DIRECTIONS:
An exact copy of the entries is required, excluding any pictures.

PROVIDED ENTRIES:
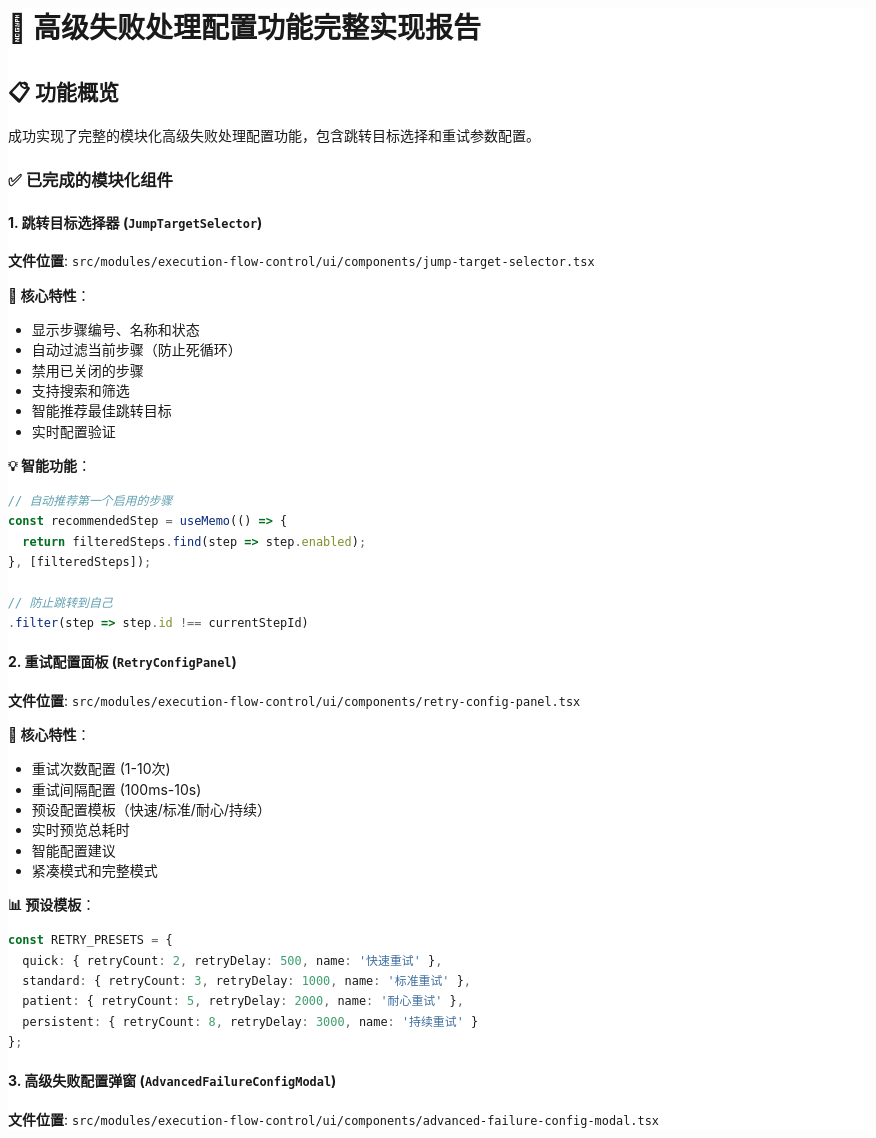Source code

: # 🔧 高级失败处理配置功能完整实现报告

## 📋 功能概览

成功实现了完整的模块化高级失败处理配置功能，包含跳转目标选择和重试参数配置。

### ✅ 已完成的模块化组件

#### 1. 跳转目标选择器 (`JumpTargetSelector`)
**文件位置**: `src/modules/execution-flow-control/ui/components/jump-target-selector.tsx`

**🎯 核心特性**：
- 显示步骤编号、名称和状态
- 自动过滤当前步骤（防止死循环）
- 禁用已关闭的步骤
- 支持搜索和筛选
- 智能推荐最佳跳转目标
- 实时配置验证

**💡 智能功能**：
```typescript
// 自动推荐第一个启用的步骤
const recommendedStep = useMemo(() => {
  return filteredSteps.find(step => step.enabled);
}, [filteredSteps]);

// 防止跳转到自己
.filter(step => step.id !== currentStepId)
```

#### 2. 重试配置面板 (`RetryConfigPanel`)
**文件位置**: `src/modules/execution-flow-control/ui/components/retry-config-panel.tsx`

**🔄 核心特性**：
- 重试次数配置 (1-10次)
- 重试间隔配置 (100ms-10s)
- 预设配置模板（快速/标准/耐心/持续）
- 实时预览总耗时
- 智能配置建议
- 紧凑模式和完整模式

**📊 预设模板**：
```typescript
const RETRY_PRESETS = {
  quick: { retryCount: 2, retryDelay: 500, name: '快速重试' },
  standard: { retryCount: 3, retryDelay: 1000, name: '标准重试' },
  patient: { retryCount: 5, retryDelay: 2000, name: '耐心重试' },
  persistent: { retryCount: 8, retryDelay: 3000, name: '持续重试' }
};
```

#### 3. 高级失败配置弹窗 (`AdvancedFailureConfigModal`)
**文件位置**: `src/modules/execution-flow-control/ui/components/advanced-failure-config-modal.tsx`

SOLUTION TO THIS PROBLEM:
Source code

: # 🔧 高级失败处理配置功能完整实现报告

## 📋 功能概览

成功实现了完整的模块化高级失败处理配置功能，包含跳转目标选择和重试参数配置。

### ✅ 已完成的模块化组件

#### 1. 跳转目标选择器 (`JumpTargetSelector`)
**文件位置**: `src/modules/execution-flow-control/ui/components/jump-target-selector.tsx`

**🎯 核心特性**：
- 显示步骤编号、名称和状态
- 自动过滤当前步骤（防止死循环）
- 禁用已关闭的步骤
- 支持搜索和筛选
- 智能推荐最佳跳转目标
- 实时配置验证

**💡 智能功能**：
```typescript
// 自动推荐第一个启用的步骤
const recommendedStep = useMemo(() => {
  return filteredSteps.find(step => step.enabled);
}, [filteredSteps]);

// 防止跳转到自己
.filter(step => step.id !== currentStepId)
```

#### 2. 重试配置面板 (`RetryConfigPanel`)
**文件位置**: `src/modules/execution-flow-control/ui/components/retry-config-panel.tsx`

**🔄 核心特性**：
- 重试次数配置 (1-10次)
- 重试间隔配置 (100ms-10s)
- 预设配置模板（快速/标准/耐心/持续）
- 实时预览总耗时
- 智能配置建议
- 紧凑模式和完整模式

**📊 预设模板**：
```typescript
const RETRY_PRESETS = {
  quick: { retryCount: 2, retryDelay: 500, name: '快速重试' },
  standard: { retryCount: 3, retryDelay: 1000, name: '标准重试' },
  patient: { retryCount: 5, retryDelay: 2000, name: '耐心重试' },
  persistent: { retryCount: 8, retryDelay: 3000, name: '持续重试' }
};
```

#### 3. 高级失败配置弹窗 (`AdvancedFailureConfigModal`)
**文件位置**: `src/modules/execution-flow-control/ui/components/advanced-failure-config-modal.tsx`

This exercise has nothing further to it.